Under Chapter XI in October 1989

After being under Chapter XI protection in October 1989, Priam Corp. (San Jose, CA), HDD manufacturer started up in 1978, has been sold in small parts to Atasi, Sequel, Michael Warner and the remains to a few private investors.

In FY87, ending July 1, Priam had already reported a net loss of $41.3 million. In 1988 it came back to a balance with a $0.54 million net income and $142 million sales, up 10% from the former year. A small improvement before a big sink. FY89 was a disaster: only $122.69 million sales and a $25.42 million loss, a few months after that Glen Maddalon was named chairman and CEO to replace John Titsworth.

Priam opened a manufacturing facility in Taiwan in 1987 to move the production of 5.25-inch drives there.

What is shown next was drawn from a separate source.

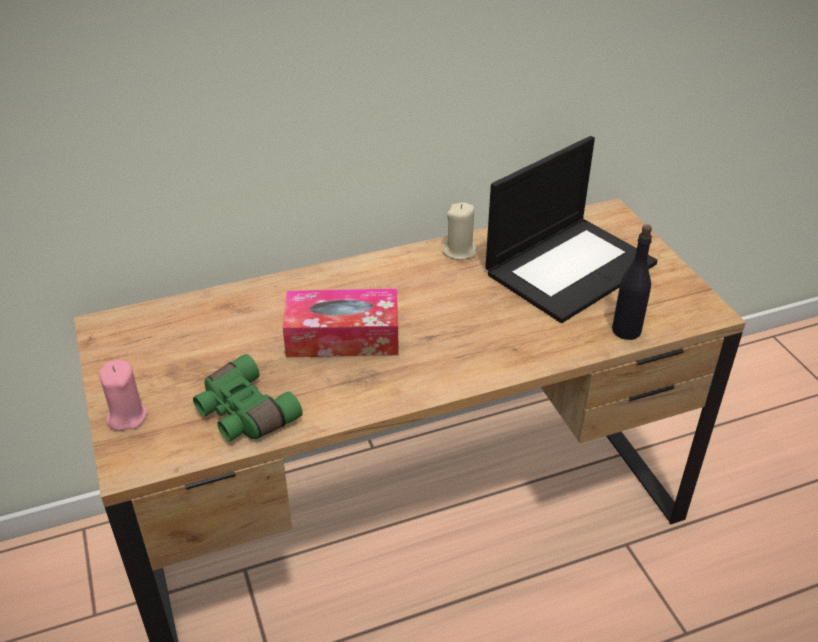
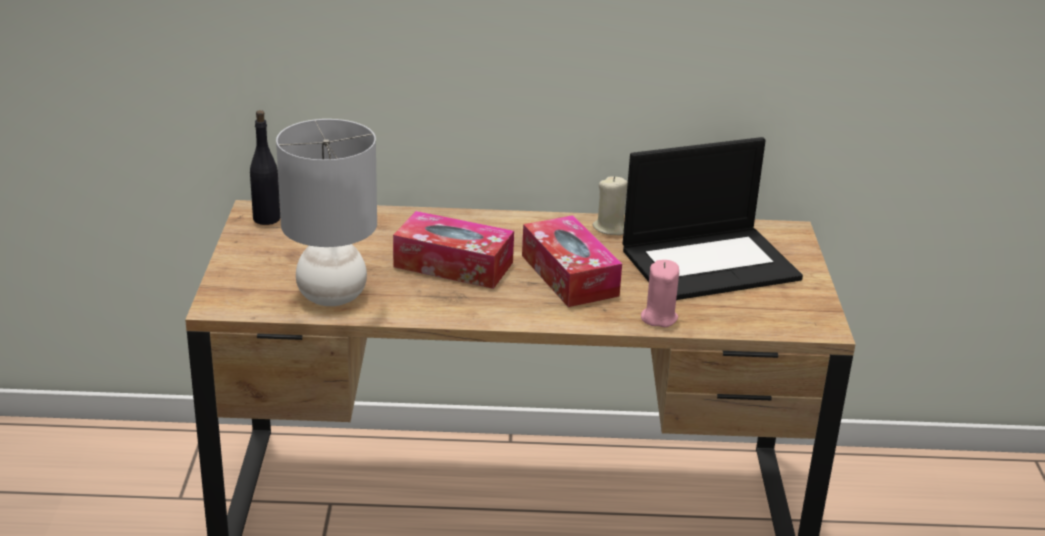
camera: 20 degrees right, 10 degrees down
(127, 416) = (236, 274): pink candle -> pink candle (658, 317)
(243, 414) = (331, 296): green binoculars -> grey table lamp
(458, 318) = (569, 275): none -> tissue box
(626, 330) = (725, 321): black bottle -> black bottle (267, 218)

The company’s staff dropped from 1,000 to 800, then to 570 last year and finally to 380.

Priam 72MB HDD
Priam 72mb Hdd

In 1989, Priam tried to get involved in the optical WORM disk business with a drive originated from LSI, not very performing, then in Novell-ready HDD drives. The expected product came too late: a high-capacity Winchester jointly developed with Matsushita Corp. Industrial (MCI). This 37321 3740 3.5-inch unit, also named Shrike, was discreetly displayed. It stored 320 and 400MB in ZBR mode.

Priam Corp. had subsidiaries in Taiwan, Epinay-sur-Seine (France), Reading (England) and Frankfurt (West Germany).

Little by little, the company was bought back. In April 89, Sequel Inc. (Santa Clara, CA) acquired the high-end storage assets of Priam Corp. in 14-inch, 10-inch and part of 5.25-inch disks. Sequel, formed a few month ago by some officials from the computer firm Unisys that took the decision to discontinue the development and manufacturing of drives, specialized in drive remanufacturing for mainframes.

That same month, Atasi (San Jose, CA) acquired the remaining 5.25-inch HDD activity of Priam. Then WRC, whose president is Michael Warner a former executive of Maxtor, bought the 3.5-inch Shrike drive. And finally, a group of private investors bought the rest to form a new company with 15 people named Priam Systems Corp., with Wil Cochran, a founder of Domain Technology, as president. It will no longer manufacture drives but will develop subsystems

This article is an abstract of news published on the former paper version of Computer Data Storage Newsletter on issue ≠29, published on June 1990.

Note: In 1985, Priam dropped their own 5.25-inch drive in-house development and merged with Vertex Peripherals, a company competing in same market.